Agus menegaskan, pelanggaran terhadap Perda Nomor 5 Tahun 2004 dapat dikenakan sanksi pidana berupa denda maksimal Rp25 juta dan/atau kurungan paling lama tiga bulan. Selain itu, terdapat sanksi ringan berupa denda maksimal Rp50 ribu dan/atau kurungan paling lama tujuh hari, bergantung pada jenis pelanggaran yang dilakukan.
Terkait operasional hotel dan tempat penginapan, ia menyebut tetap mengacu pada ketentuan umum serta Perda Ketertiban Sosial yang berlaku sepanjang tahun.
Dalam pelaksanaan pengawasan, Satpol PP Banjar menyiagakan personel selama 1×24 jam dengan sistem regu.

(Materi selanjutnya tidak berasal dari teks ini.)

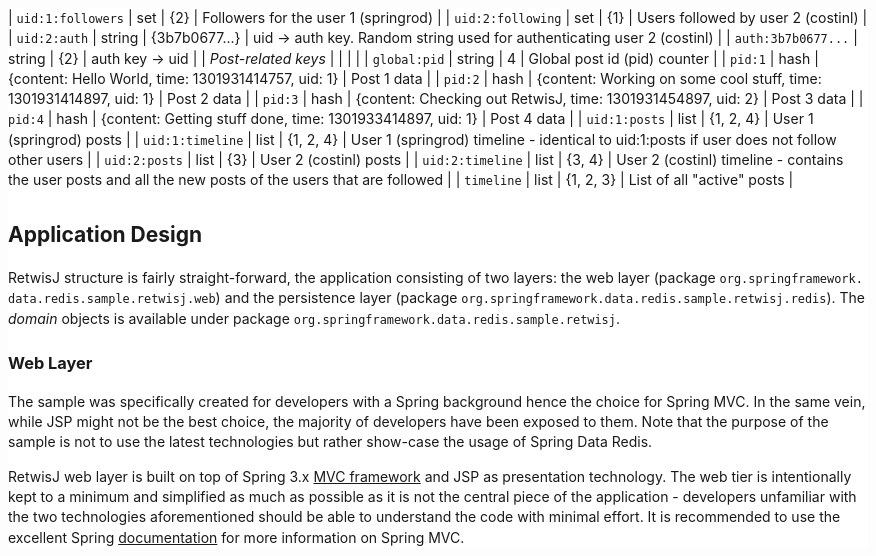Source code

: |  `uid:1:followers`   |  set   |                                {2}                                 |                                   Followers for the user 1 (springrod)                                   |
|  `uid:2:following`   |  set   |                                {1}                                 |                                    Users followed by user 2 (costinl)                                    |
|     `uid:2:auth`     | string |                           {3b7b0677...}                            |                 uid -\> auth key. Random string used for authenticating user 2 (costinl)                 |
|  `auth:3b7b0677...`  | string |                                {2}                                 |                                             auth key -\> uid                                             |
| *Post-related keys*  |        |                                                                    |                                                                                                          |
|     `global:pid`     | string |                                 4                                  |                                       Global post id (pid) counter                                       |
|       `pid:1`        |  hash  |        {content: Hello World, time: 1301931414757, uid: 1}         |                                               Post 1 data                                                |
|       `pid:2`        |  hash  | {content: Working on some cool stuff, time: 1301931414897, uid: 1} |                                               Post 2 data                                                |
|       `pid:3`        |  hash  |    {content: Checking out RetwisJ, time: 1301931454897, uid: 2}    |                                               Post 3 data                                                |
|       `pid:4`        |  hash  |     {content: Getting stuff done, time: 1301933414897, uid: 1}     |                                               Post 4 data                                                |
|    `uid:1:posts`     |  list  |                             {1, 2, 4}                              |                                         User 1 (springrod) posts                                         |
|   `uid:1:timeline`   |  list  |                             {1, 2, 4}                              |        User 1 (springrod) timeline - identical to uid:1:posts if user does not follow other users        |
|    `uid:2:posts`     |  list  |                                {3}                                 |                                          User 2 (costinl) posts                                          |
|   `uid:2:timeline`   |  list  |                               {3, 4}                               | User 2 (costinl) timeline - contains the user posts and all the new posts of the users that are followed |
|      `timeline`      |  list  |                             {1, 2, 3}                              |                                        List of all "active" posts                                        |

## Application Design

RetwisJ structure is fairly straight-forward, the application consisting
of two layers: the web layer (package
`org.springframework.data.redis.sample.retwisj.web`) and the persistence
layer (package `org.springframework.data.redis.sample.retwisj.redis`).
The *domain* objects is available under package
`org.springframework.data.redis.sample.retwisj`.

### Web Layer

The sample was specifically created for developers with a Spring
background hence the choice for Spring MVC. In the same vein, while JSP
might not be the best choice, the majority of developers have been
exposed to them. Note that the purpose of the sample is not to use the
latest technologies but rather show-case the usage of Spring Data Redis.

RetwisJ web layer is built on top of Spring 3.x [MVC
framework](https://docs.spring.io/spring/docs/3.0.x/spring-framework-reference/html/mvc.html)
and JSP as presentation technology. The web tier is intentionally kept
to a minimum and simplified as much as possible as it is not the central
piece of the application - developers unfamiliar with the two
technologies aforementioned should be able to understand the code with
minimal effort. It is recommended to use the excellent Spring
[documentation](https://docs.spring.io/spring/docs/3.0.x/spring-framework-reference/html/mvc.html)
for more information on Spring MVC.

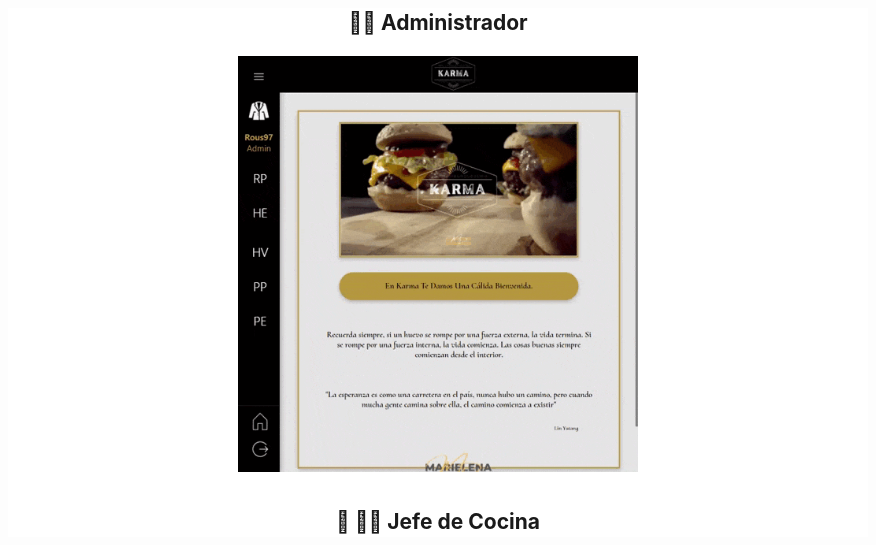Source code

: 
<div align="center">

## 📌🤵 Administrador 

<img src="./src/img/Readme/Admin.gif" width="400">
</div>


<div align="center">

## 📌 👩‍🍳 Jefe de Cocina 
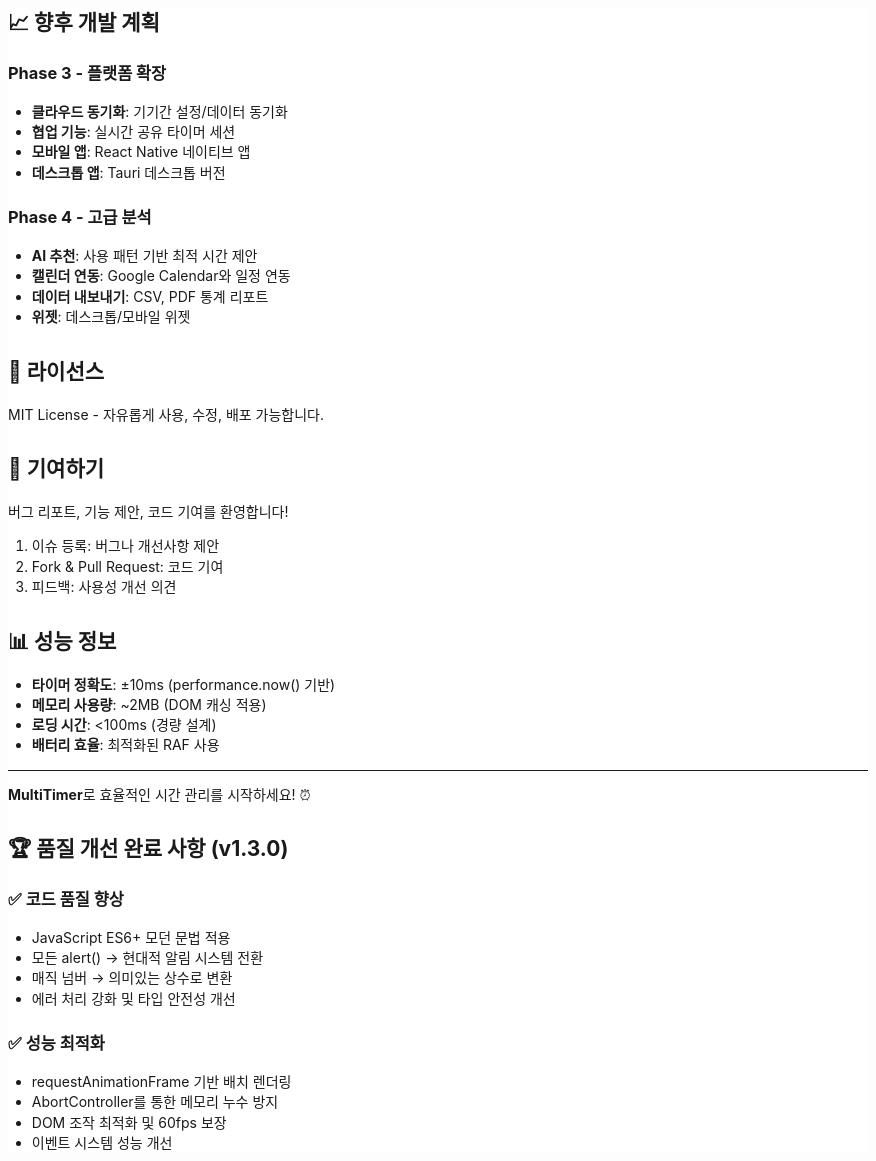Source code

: ## 📈 향후 개발 계획

### Phase 3 - 플랫폼 확장
- **클라우드 동기화**: 기기간 설정/데이터 동기화
- **협업 기능**: 실시간 공유 타이머 세션
- **모바일 앱**: React Native 네이티브 앱
- **데스크톱 앱**: Tauri 데스크톱 버전

### Phase 4 - 고급 분석
- **AI 추천**: 사용 패턴 기반 최적 시간 제안
- **캘린더 연동**: Google Calendar와 일정 연동
- **데이터 내보내기**: CSV, PDF 통계 리포트
- **위젯**: 데스크톱/모바일 위젯

## 📝 라이선스

MIT License - 자유롭게 사용, 수정, 배포 가능합니다.

## 🤝 기여하기

버그 리포트, 기능 제안, 코드 기여를 환영합니다!

1. 이슈 등록: 버그나 개선사항 제안
2. Fork & Pull Request: 코드 기여
3. 피드백: 사용성 개선 의견

## 📊 성능 정보

- **타이머 정확도**: ±10ms (performance.now() 기반)
- **메모리 사용량**: ~2MB (DOM 캐싱 적용)
- **로딩 시간**: <100ms (경량 설계)
- **배터리 효율**: 최적화된 RAF 사용

---

**MultiTimer**로 효율적인 시간 관리를 시작하세요! ⏰

## 🏆 품질 개선 완료 사항 (v1.3.0)

### ✅ **코드 품질 향상**
- JavaScript ES6+ 모던 문법 적용
- 모든 alert() → 현대적 알림 시스템 전환
- 매직 넘버 → 의미있는 상수로 변환
- 에러 처리 강화 및 타입 안전성 개선

### ✅ **성능 최적화**
- requestAnimationFrame 기반 배치 렌더링
- AbortController를 통한 메모리 누수 방지
- DOM 조작 최적화 및 60fps 보장
- 이벤트 시스템 성능 개선

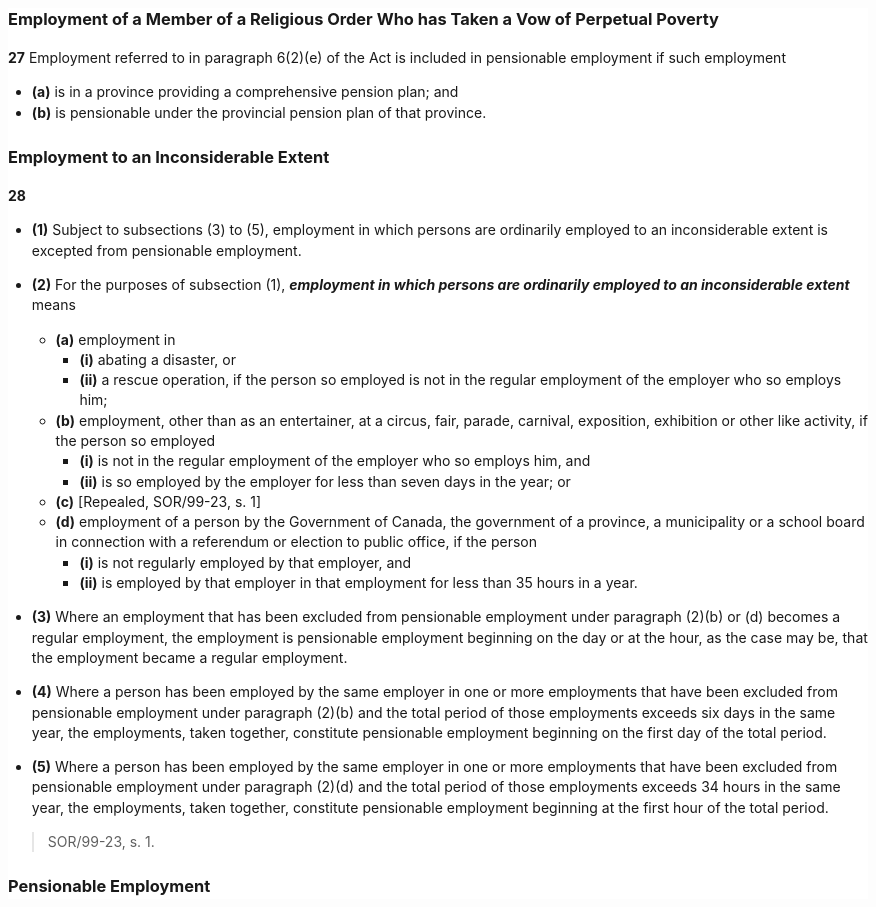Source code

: 

### Employment of a Member of a Religious Order Who has Taken a Vow of Perpetual Poverty


**27** Employment referred to in paragraph 6(2)(e) of the Act is included in pensionable employment if such employment
- **(a)** is in a province providing a comprehensive pension plan; and
- **(b)** is pensionable under the provincial pension plan of that province.




### Employment to an Inconsiderable Extent


**28** 

- **(1)** Subject to subsections (3) to (5), employment in which persons are ordinarily employed to an inconsiderable extent is excepted from pensionable employment.

- **(2)** For the purposes of subsection (1), ***employment in which persons are ordinarily employed to an inconsiderable extent*** means
	- **(a)** employment in
		- **(i)** abating a disaster, or
		- **(ii)** a rescue operation,
if the person so employed is not in the regular employment of the employer who so employs him;
	- **(b)** employment, other than as an entertainer, at a circus, fair, parade, carnival, exposition, exhibition or other like activity, if the person so employed
		- **(i)** is not in the regular employment of the employer who so employs him, and
		- **(ii)** is so employed by the employer for less than seven days in the year; or
	- **(c)** [Repealed, SOR/99-23, s. 1]
	- **(d)** employment of a person by the Government of Canada, the government of a province, a municipality or a school board in connection with a referendum or election to public office, if the person
		- **(i)** is not regularly employed by that employer, and
		- **(ii)** is employed by that employer in that employment for less than 35 hours in a year.

- **(3)** Where an employment that has been excluded from pensionable employment under paragraph (2)(b) or (d) becomes a regular employment, the employment is pensionable employment beginning on the day or at the hour, as the case may be, that the employment became a regular employment.

- **(4)** Where a person has been employed by the same employer in one or more employments that have been excluded from pensionable employment under paragraph (2)(b) and the total period of those employments exceeds six days in the same year, the employments, taken together, constitute pensionable employment beginning on the first day of the total period.

- **(5)** Where a person has been employed by the same employer in one or more employments that have been excluded from pensionable employment under paragraph (2)(d) and the total period of those employments exceeds 34 hours in the same year, the employments, taken together, constitute pensionable employment beginning at the first hour of the total period.
> SOR/99-23, s. 1.





### Pensionable Employment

Patroli rutin dilaksanakan setiap hari di bawah koordinasi komandan regu dan komandan peleton guna memastikan situasi tetap kondusif.
Ia pun mengajak seluruh masyarakat untuk bersama-sama menjaga ketertiban dan menghormati kekhusyukan ibadah selama Ramadan.
“Kami berharap masyarakat dapat berpartisipasi menjaga ketentraman, terutama pada malam hari saat pelaksanaan salat tarawih. Mari kita jaga marwah Kabupaten Banjar sebagai Kota Serambi Mekkah dan Kota Santri,” pungkasnya.